» **Exercise goal**: Reproduce verbatim the part of the listing that opens with the line containing "Look at this" and closes with the end of the listing.

» **Recorded information**:
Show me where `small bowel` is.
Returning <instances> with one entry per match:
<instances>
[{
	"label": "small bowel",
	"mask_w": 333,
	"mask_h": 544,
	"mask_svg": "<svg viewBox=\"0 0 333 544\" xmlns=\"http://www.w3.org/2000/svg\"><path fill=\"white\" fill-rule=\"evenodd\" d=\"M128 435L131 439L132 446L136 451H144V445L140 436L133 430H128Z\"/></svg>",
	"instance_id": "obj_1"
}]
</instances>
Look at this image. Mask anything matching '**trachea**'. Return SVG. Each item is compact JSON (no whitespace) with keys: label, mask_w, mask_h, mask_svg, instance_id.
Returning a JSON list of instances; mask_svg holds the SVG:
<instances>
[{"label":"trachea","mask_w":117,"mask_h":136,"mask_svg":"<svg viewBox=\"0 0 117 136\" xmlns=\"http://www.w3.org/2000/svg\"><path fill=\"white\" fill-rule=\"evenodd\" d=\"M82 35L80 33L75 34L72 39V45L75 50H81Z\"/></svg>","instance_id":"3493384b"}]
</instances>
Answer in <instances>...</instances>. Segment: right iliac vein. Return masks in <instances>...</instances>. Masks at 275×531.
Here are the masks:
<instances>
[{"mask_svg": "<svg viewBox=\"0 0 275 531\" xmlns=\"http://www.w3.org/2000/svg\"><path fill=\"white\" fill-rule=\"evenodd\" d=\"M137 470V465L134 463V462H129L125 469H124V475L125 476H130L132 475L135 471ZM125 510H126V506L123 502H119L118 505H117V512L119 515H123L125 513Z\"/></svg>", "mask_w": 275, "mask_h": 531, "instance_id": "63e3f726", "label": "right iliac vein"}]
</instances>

» **Answer below**:
Look at this image. Mask anything matching '**trachea**'. Return SVG. Each item is compact JSON (no whitespace) with keys: label, mask_w, mask_h, mask_svg, instance_id.
Returning a JSON list of instances; mask_svg holds the SVG:
<instances>
[{"label":"trachea","mask_w":117,"mask_h":136,"mask_svg":"<svg viewBox=\"0 0 117 136\" xmlns=\"http://www.w3.org/2000/svg\"><path fill=\"white\" fill-rule=\"evenodd\" d=\"M82 35L80 33L75 34L72 39V45L75 50H81Z\"/></svg>","instance_id":"3493384b"}]
</instances>
Answer in <instances>...</instances>. Segment: right iliac vein. Return masks in <instances>...</instances>. Masks at 275×531.
Here are the masks:
<instances>
[{"mask_svg": "<svg viewBox=\"0 0 275 531\" xmlns=\"http://www.w3.org/2000/svg\"><path fill=\"white\" fill-rule=\"evenodd\" d=\"M137 470V465L134 463V462H129L125 469H124V475L125 476H130L132 475L135 471ZM125 510H126V506L123 502H119L118 505H117V512L119 515H123L125 513Z\"/></svg>", "mask_w": 275, "mask_h": 531, "instance_id": "63e3f726", "label": "right iliac vein"}]
</instances>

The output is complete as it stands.